The trouble with despots? They are seldom enlightened. Chelsea oligarch Roman Abramovich has sacked manager Andre Villas-Boas, just eight months after paying $21 million to pry him from his Porto contract. AVB joins a lengthy list of gentlemen being paid not to manage Chelsea. Caretaker Roberto Di Matteo will be the seventh manager since 2007.
Chelsea hired the 34-year-old Villas-Boas last summer, fresh off winning the treble in his first season. He was the hottest young manager in Europe. He also had just one year of experience (neither at a big club nor in a top caliber league) and was barely older than the squad’s veteran core. His style, up tempo and attacking, was at odds with the club’s aging personnel.
This season was supposed to be one of transition, with AVB performing the soccer equivalent of a rigid pro-style to spread conversion in football. He bought a couple players, Juan Mata and Raul Meireles, who fit his system but otherwise had to make due. He faced the same conundrum every post-Mourinho manager has faced with Chelsea’s veteran core: enact much needed change or keep things intact for short-term results and dressing room harmony. He opted for the former option and it has cost him.

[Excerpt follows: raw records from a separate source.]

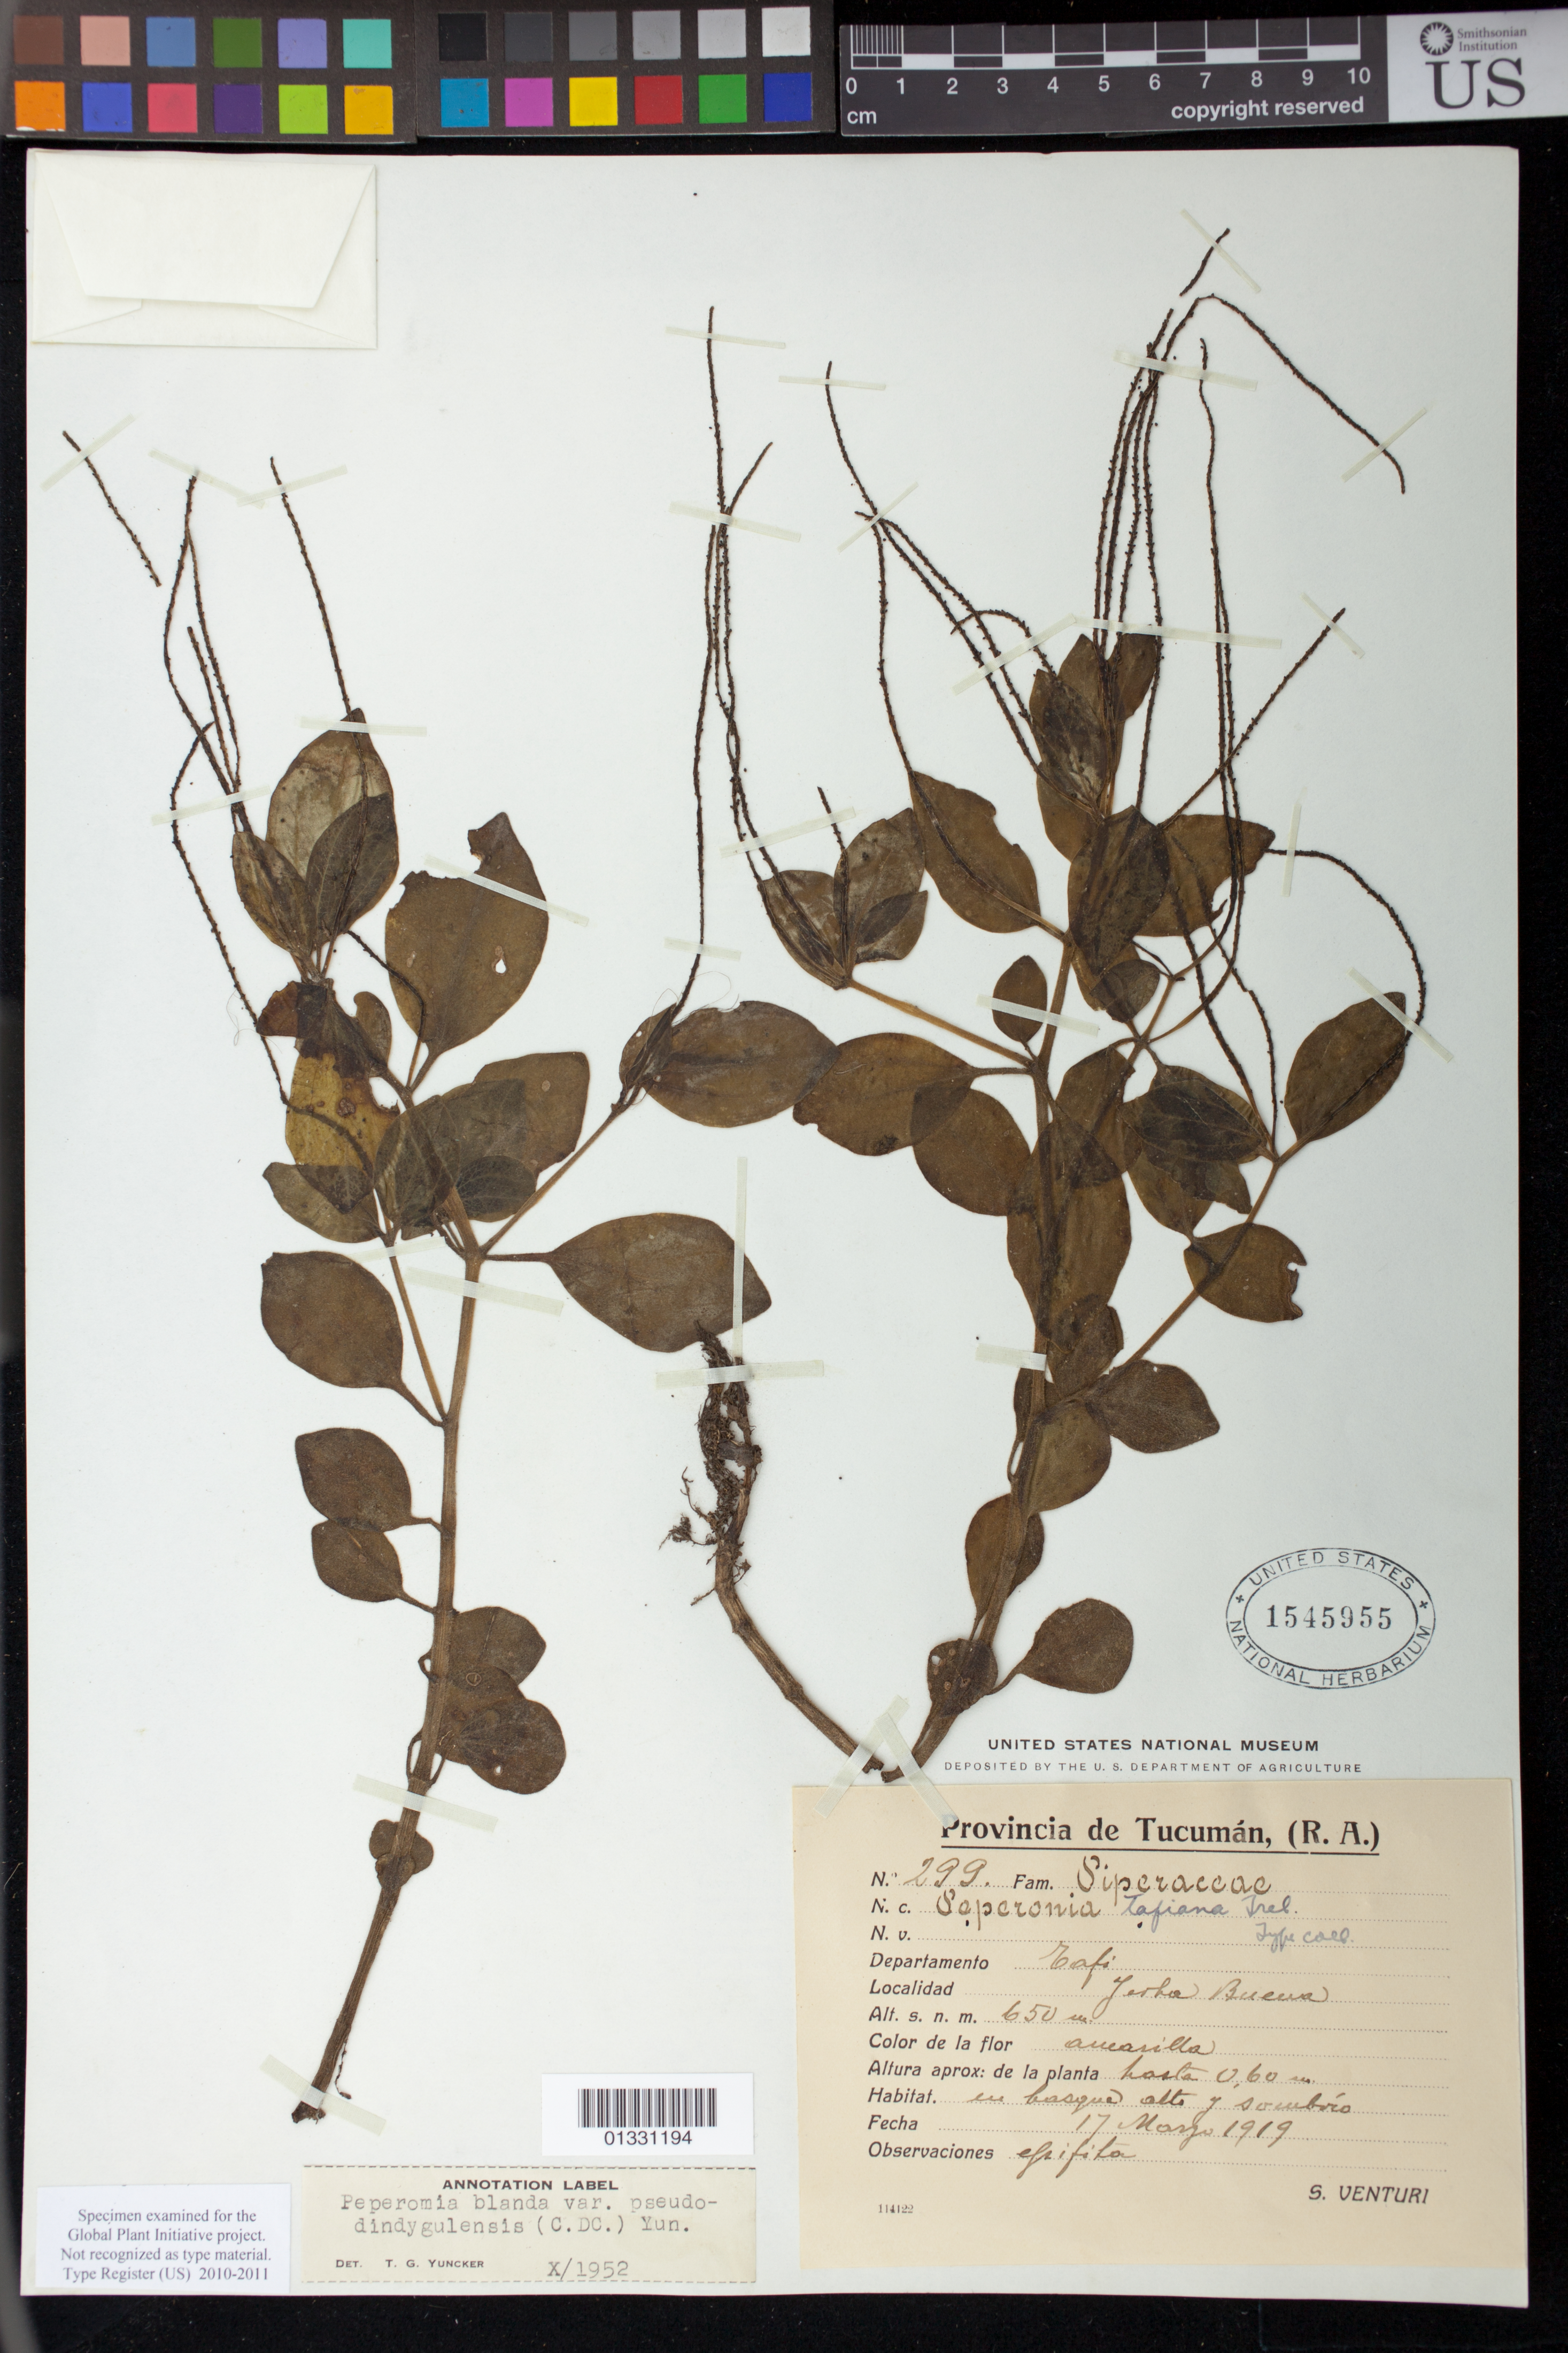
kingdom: Plantae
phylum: Tracheophyta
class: Magnoliopsida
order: Piperales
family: Piperaceae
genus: Peperomia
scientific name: Peperomia blanda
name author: (Jacq.) Kunth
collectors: S. Venturi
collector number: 299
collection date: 1919-05-17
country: Argentina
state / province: Tucumán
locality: Yerba Buena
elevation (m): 650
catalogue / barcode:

AVB lost the players’ support. His style left his defense exposed too often. Fernando Torres, signed for $80 million, has become soccer’s Barry Zito with just two goals in 22 league appearances. Chelsea has, consequently, hit a terrible run of form, winning just three of their last 12 EPL matches and dropping points to six teams below 10th place. Yesterday’s limp 1-0 loss to West Brom to fall three points behind Arsenal for fourth was Villas-Boas’ last straw. The situation, regarding Chelsea’s Champions League future, is dire, though one wonders whether yet more turnover will be the prudent response.
Abramovich has invested more than $700 million in Chelsea’s squad since 2003 and more than $200 million the past two seasons. The trouble has been comprehensive instability and impatience from their owner. The Blues need a manager with the gravitas to wrest control, the aplomb to handle the pressure and the delicacy to keep Abramovich placated. You’ll hear much talk of Barcelona’s Pep Guardiola, though the best man for the job works at Real Madrid.